Tony B (another one)
December 3, 2009 2:22 pm

Surely even if (big if) the CRU has “lost the data”, the originators of the data (all the contributing stations around the world) would have records of what they supplied to the CRU? They could not all have lost their data too.
Could they? There must be some professional organisations involved somewhere rather than just this bunch of spin doctors.
Is it not possible to reverse engineer the data from the code which has been used to “add value” to the original raw data?

Archonix
December 3, 2009 2:23 pm


So? The fact that some people you find undesirable support a particular stance doesn’t alter the stance one bit.
The truth is, creationists have been on both sides of the argument. Some see the calls for cutting CO2 as part of the call by God to look after the earth.Some see it for the lie it is. Others see it as a competitor religion.
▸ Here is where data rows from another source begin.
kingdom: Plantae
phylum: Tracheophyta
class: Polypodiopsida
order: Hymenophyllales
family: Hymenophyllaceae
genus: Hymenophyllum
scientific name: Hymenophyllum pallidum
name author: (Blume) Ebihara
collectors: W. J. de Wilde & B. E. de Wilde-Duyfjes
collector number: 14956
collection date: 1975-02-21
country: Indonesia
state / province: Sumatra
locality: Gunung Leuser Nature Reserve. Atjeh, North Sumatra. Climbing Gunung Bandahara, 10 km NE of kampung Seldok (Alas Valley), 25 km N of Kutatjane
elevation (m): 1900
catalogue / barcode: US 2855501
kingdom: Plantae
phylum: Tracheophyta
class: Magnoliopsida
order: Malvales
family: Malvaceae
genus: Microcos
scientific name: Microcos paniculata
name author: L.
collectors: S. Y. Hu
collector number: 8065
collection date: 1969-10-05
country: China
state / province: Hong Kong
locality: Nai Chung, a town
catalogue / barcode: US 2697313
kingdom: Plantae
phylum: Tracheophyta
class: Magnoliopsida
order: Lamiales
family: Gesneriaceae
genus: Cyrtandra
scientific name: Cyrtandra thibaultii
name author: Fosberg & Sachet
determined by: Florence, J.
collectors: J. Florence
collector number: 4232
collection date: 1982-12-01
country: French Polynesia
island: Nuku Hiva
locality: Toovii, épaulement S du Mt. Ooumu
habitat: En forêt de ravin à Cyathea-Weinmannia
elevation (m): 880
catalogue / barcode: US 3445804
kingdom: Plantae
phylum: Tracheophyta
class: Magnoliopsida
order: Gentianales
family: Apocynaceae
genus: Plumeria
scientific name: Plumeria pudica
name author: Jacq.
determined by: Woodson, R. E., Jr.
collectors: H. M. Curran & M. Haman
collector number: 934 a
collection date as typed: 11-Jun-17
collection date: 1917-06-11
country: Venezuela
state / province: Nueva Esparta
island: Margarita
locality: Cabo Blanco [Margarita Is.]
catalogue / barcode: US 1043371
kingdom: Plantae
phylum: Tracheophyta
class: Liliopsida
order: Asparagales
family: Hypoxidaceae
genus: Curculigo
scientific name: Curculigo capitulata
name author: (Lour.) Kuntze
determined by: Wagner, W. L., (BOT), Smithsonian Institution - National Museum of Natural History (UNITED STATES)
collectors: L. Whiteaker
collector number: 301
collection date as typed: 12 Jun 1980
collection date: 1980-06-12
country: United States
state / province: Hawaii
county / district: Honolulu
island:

Still others see it as a possible avenue for bringing down “science”.
The sceptic argument is also supported by white nationalists in the US – but at the same time other white nationalist groups support the AGW side. The fact that any particular group you or I find objectionable might support one side or the other is irrelevant, and if people try to smear one side or the other because of “undesirable” associations, then that just proves their argument is weak. If you don’t like a particular group supporting your argument, ignore them· Focus your energy on the facts.

Jack Green
December 3, 2009 2:23 pm

The money we have spent on this could have been spent on Aids Research and feeding the worlds hungry. Stupid Stupid Stupid. That’s the real shame here.
We must expose the rotten core all the way to the top of everyone that has been involved lying to the world.
Thank you whoever you are mr whistle blower and thank you Chris Horner and Anthony Watts for having the guts to stay on top of this. thank you again.